By John Leicester, Associated Press, 9/4/2001 04:28

BEIJING (AP) Chinese President Jiang Zemin, on a visit to North Korea, has encouraged it to open ties with the United States and offered food aid for its starving people, Chinese state media said.

Jiang was greeted on arrival Monday by near-hysterical flower-waving crowds and received a bear hug from North Korean leader Kim Jong Il.

On Tuesday, Jiang met the communist nation's No. 2 leader, Kim Yong Nam. Chinese media gave no immediate details of the talks.

Jiang appeared to be using China's influence as North Korea's only major ally to prod it out of self-imposed isolation. This is Jiang's first trip to the North in 11 years.

In talks Monday with Kim Jong Il, Jiang appealed for new North-South dialogue, the official Xinhua News Agency said.

He also encouraged Kim to improve relations with the United States, Japan and Europe and eventually open formal ties, Xinhua said.

Talks between the rival Koreas, divided since the end of World War II, have stalled since March, though the North issued a surprise invitation Sunday to restart them.

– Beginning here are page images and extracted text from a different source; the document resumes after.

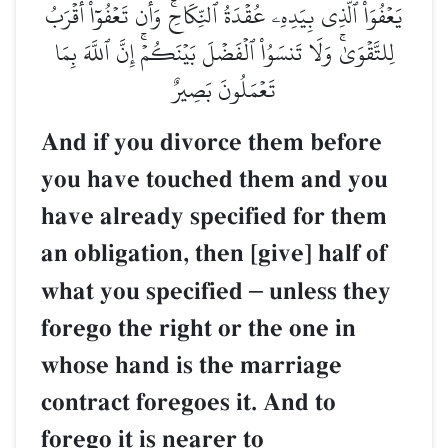
يَعۡفُوَاْ ٱلَّذِي بِيَدِهِۦ عُقۡدَةُ ٱلنِّكَاحِۚ وَأَن تَعۡفُوٓاْ أَقۡرَبُ
لِلتَّقۡوَىٰۚ وَلَا تَنسَوُاْ ٱلۡفَضۡلَ بَيۡنَكُمۡۚ إِنَّ ٱللَّهَ بِمَا
تَعۡمَلُونَ بَصِيرٌ
And if you divorce them before
you have touched them and you
have already specified for them
an obligation, then [give] half of
what you specified
–
unless they
forego the right or the one in
whose hand is the marriage
contract foregoes it. And to
forego it is nearer to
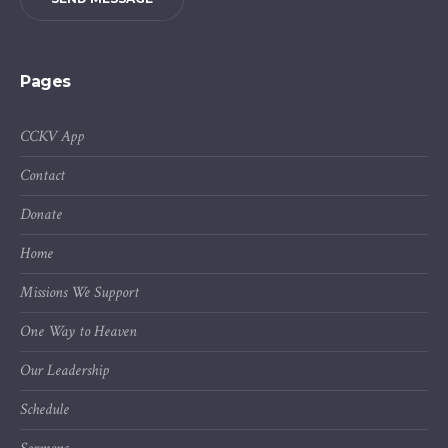
Pages
CCKV App
Contact
Donate
Home
Missions We Support
One Way to Heaven
Our Leadership
Schedule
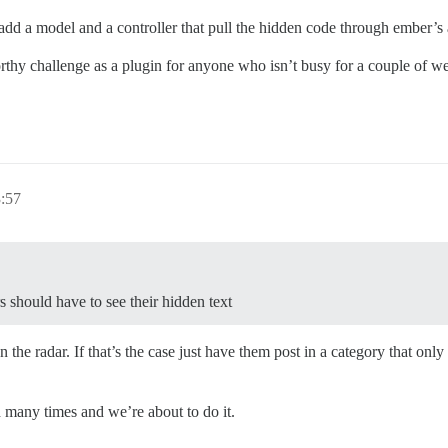
 add a model and a controller that pull the hidden code through ember’
orthy challenge as a plugin for anyone who isn’t busy for a couple of we
3:57
 should have to see their hidden text
 the radar. If that’s the case just have them post in a category that only a
 many times and we’re about to do it.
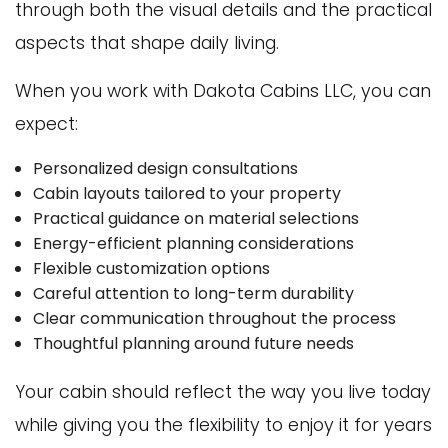
through both the visual details and the practical
aspects that shape daily living.
When you work with Dakota Cabins LLC, you can
expect:
Personalized design consultations
Cabin layouts tailored to your property
Practical guidance on material selections
Energy-efficient planning considerations
Flexible customization options
Careful attention to long-term durability
Clear communication throughout the process
Thoughtful planning around future needs
Your cabin should reflect the way you live today
while giving you the flexibility to enjoy it for years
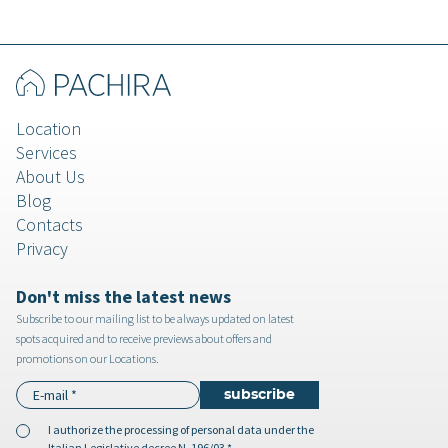
Location
Services
About Us
Blog
Contacts
Privacy
Don't miss the latest news
Subscribe to our mailing list to be always updated on latest
spots acquired and to receive previews about offers and
promotions on our Locations.
I authorize the
processing of personal data
under the
Italian Legislative decree N. 196/03 *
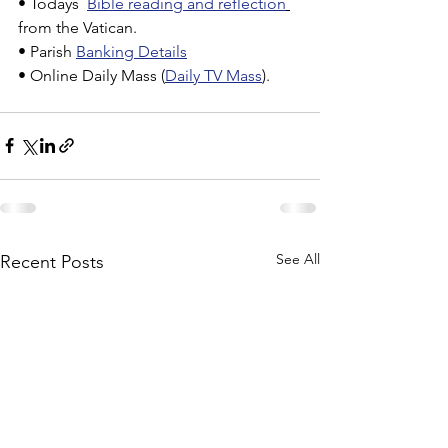
• Todays  
Bible reading and reflection
from the Vatican.
• Parish 
Banking Details
• Online Daily Mass (
Daily TV Mass
).
See All
Recent Posts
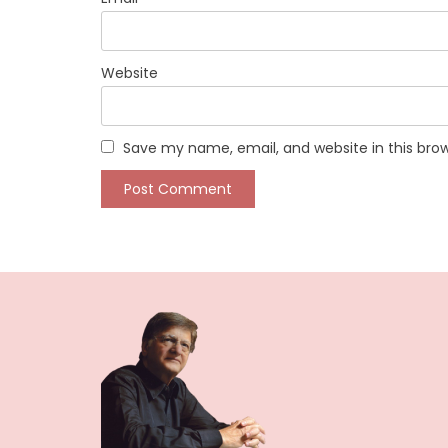
Website
Save my name, email, and website in this bro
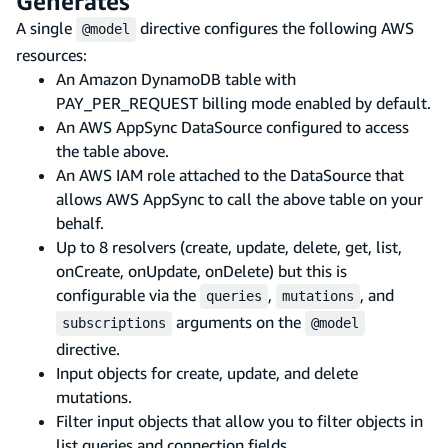
Generates
A single
directive configures the following AWS
@model
resources:
An Amazon DynamoDB table with
PAY_PER_REQUEST billing mode enabled by default.
An AWS AppSync DataSource configured to access
the table above.
An AWS IAM role attached to the DataSource that
allows AWS AppSync to call the above table on your
behalf.
Up to 8 resolvers (create, update, delete, get, list,
onCreate, onUpdate, onDelete) but this is
configurable via the
,
, and
queries
mutations
arguments on the
subscriptions
@model
directive.
Input objects for create, update, and delete
mutations.
Filter input objects that allow you to filter objects in
list queries and connection fields.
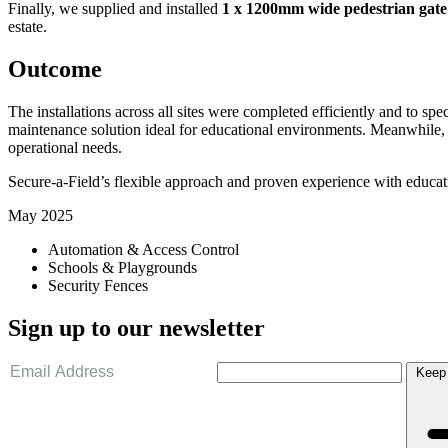
Finally, we supplied and installed
1 x 1200mm wide pedestrian gate
estate.
Outcome
The installations across all sites were completed efficiently and to s
maintenance solution ideal for educational environments. Meanwhile, th
operational needs.
Secure-a-Field’s flexible approach and proven experience with education
May 2025
Automation & Access Control
Schools & Playgrounds
Security Fences
Sign up to our newsletter
Keep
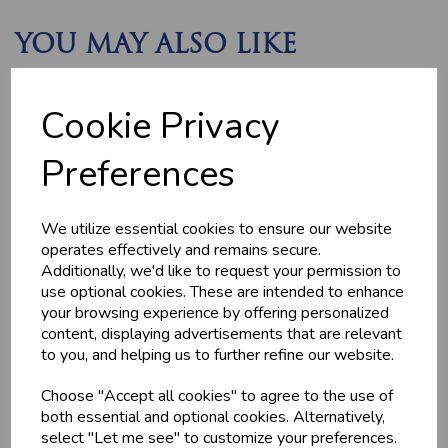
YOU MAY ALSO LIKE
Cookie Privacy
Preferences
We utilize essential cookies to ensure our website
operates effectively and remains secure.
HOME-MADE
GWYNT Y DDRAIG
Additionally, we'd like to request your permission to
TURKEY &
- ORCHARD GOLD
GAMMON KEBABS
use optional cookies. These are intended to enhance
£4.80
your browsing experience by offering personalized
£1.60
content, displaying advertisements that are relevant
to you, and helping us to further refine our website.
Choose "Accept all cookies" to agree to the use of
both essential and optional cookies. Alternatively,
select "Let me see" to customize your preferences.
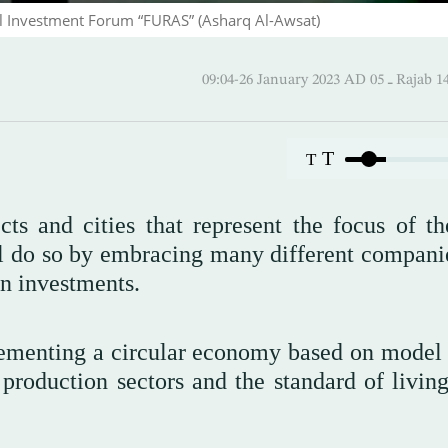
l Investment Forum “FURAS” (Asharq Al-Awsat)
09:04-26 January 2023 AD
T
T
s and cities that represent the focus of t
l do so by embracing many different compani
gn investments.
ementing a circular economy based on model 
 production sectors and the standard of living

Efforts by the North and Washington to end five decades of enmity also halted after President Bush took office in January.

But relations with Beijing have warmed since China infuriated the North by opening diplomatic ties with South Korea in 1992.

Jiang's three-day visit is the first by a Chinese head of state since Beijing and Seoul opened ties in Aug. 1992. It reciprocates two recent trips to China by Kim Jong Il.

''The flower of friendship planted and watered by the Chinese and Korean leaders of the old generation has blossomed with bright colors,'' Jiang said at a banquet Monday hosted by Kim, according to Xinhua.

China sided with North Korea against U.S.-led forces in the 1950-53 Korean War.

But over the past two decades, the two allies have taken very different paths.

While China has pursued capitalist-style reforms and foreign investment, North Korea's isolated, state-controlled economy has crumbled. Famine has killed as many as 2 million North Koreans since the mid-1990s and left the nation reliant on outside aid.

The differences were evident at Monday's talks between Kim and Jiang. The Chinese president wore a Western suit and tie, while Kim wore a gray tunic favored by communist leaders of old.

The assistance Jiang offered to Kim included grain, Xinhua said.

It said they also reached a ''wide-reaching consensus'' on international and regional issues, but gave no details.